从GCM生成样本的基本示例#
图形因果模型(GCM)描述了建模变量的数据生成过程。因此,在我们拟合一个GCM之后,我们还可以从中生成全新的样本,从而可以将其视为基于底层模型的合成数据生成器。生成新样本通常可以通过按拓扑顺序排序节点,从根节点随机采样,然后通过使用随机采样的噪声评估下游因果机制来传播数据。dowhy.gcm 包提供了一个简单的辅助函数,可以自动完成此操作,并因此提供了一个简单的API来从GCM中抽取样本。
让我们看一下以下示例:
[1]:
import numpy as np, pandas as pd
X = np.random.normal(loc=0, scale=1, size=1000)
Y = 2 * X + np.random.normal(loc=0, scale=1, size=1000)
Z = 3 * Y + np.random.normal(loc=0, scale=1, size=1000)
data = pd.DataFrame(data=dict(X=X, Y=Y, Z=Z))
data.head()
[1]:
| X | Y | Z | |
|---|---|---|---|
| 0 | -0.810737 | -0.393341 | -2.842339 |
| 1 | 0.475764 | 0.753873 | 2.736163 |
| 2 | 0.652685 | -1.099695 | -0.105575 |
| 3 | -2.459928 | -3.809661 | -15.383110 |
| 4 | -0.110089 | -0.447364 | -1.085281 |
与引言中类似,我们为简单的线性DAG X→Y→Z生成数据。

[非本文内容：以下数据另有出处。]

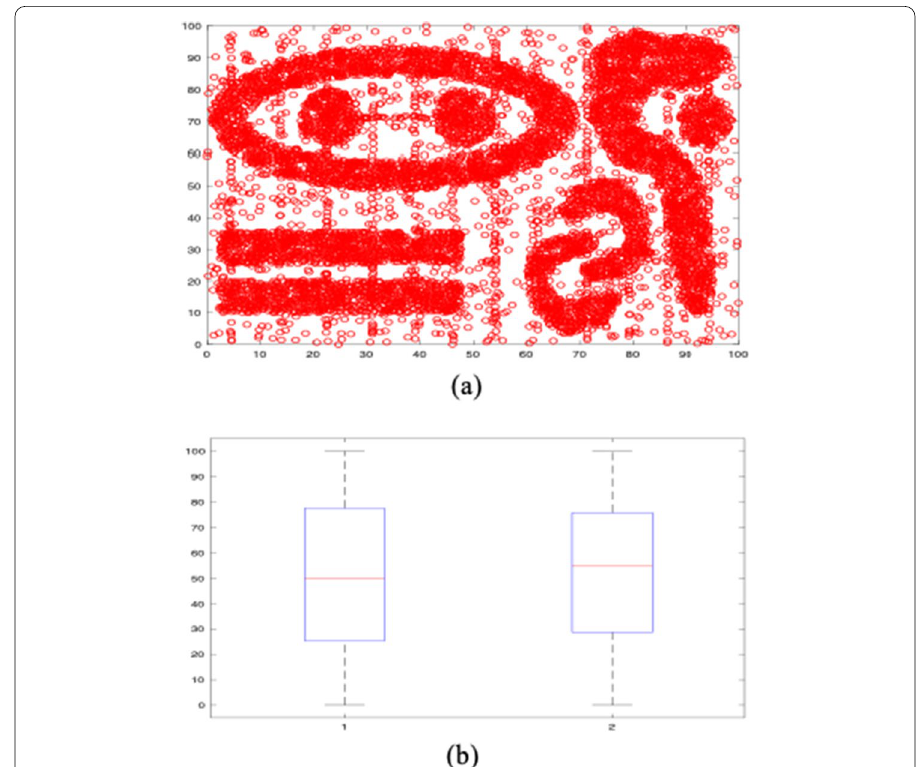
Fig. 6 a An example of dataset having different shapes of inlier clusters contaminated with noise. b Traditional boxplot showing no outliers/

让我们定义GCM并将其拟合到数据中:
[2]:
import networkx as nx
import dowhy.gcm as gcm
causal_model = gcm.StructuralCausalModel(nx.DiGraph([('X', 'Y'), ('Y', 'Z')]))
gcm.auto.assign_causal_mechanisms(causal_model, data) # Automatically assigns additive noise models to non-root nodes
gcm.fit(causal_model, data)
Fitting causal mechanism of node Z: 100%|██████████| 3/3 [00:00<00:00, 457.41it/s]
我们现在学习了变量的生成模型,基于定义的因果图和加性噪声模型假设。要从这个模型生成新的样本,我们现在可以简单地调用:
[3]:
generated_data = gcm.draw_samples(causal_model, num_samples=1000)
generated_data.head()
[3]:
| X | Y | Z | |
|---|---|---|---|
| 0 | 1.265052 | 3.045911 | 7.820090 |
| 1 | 1.017337 | 0.639482 | 2.721905 |
| 2 | 0.359946 | 1.851538 | 3.884363 |
| 3 | -0.448821 | -1.161121 | -3.166857 |
| 4 | 0.125756 | 2.136710 | 8.440217 |
如果我们的建模假设是正确的,生成的数据现在应该类似于观察到的数据分布,即生成的样本对应于我们为示例数据定义的联合分布。确保这一点的一种方法是估计观察到的分布和生成的分布之间的KL散度。为此,我们可以利用评估模块:
[4]:
print(gcm.evaluate_causal_model(causal_model, data, evaluate_causal_mechanisms=False, evaluate_invertibility_assumptions=False))
Test permutations of given graph: 100%|██████████| 6/6 [00:00<00:00, 18.71it/s]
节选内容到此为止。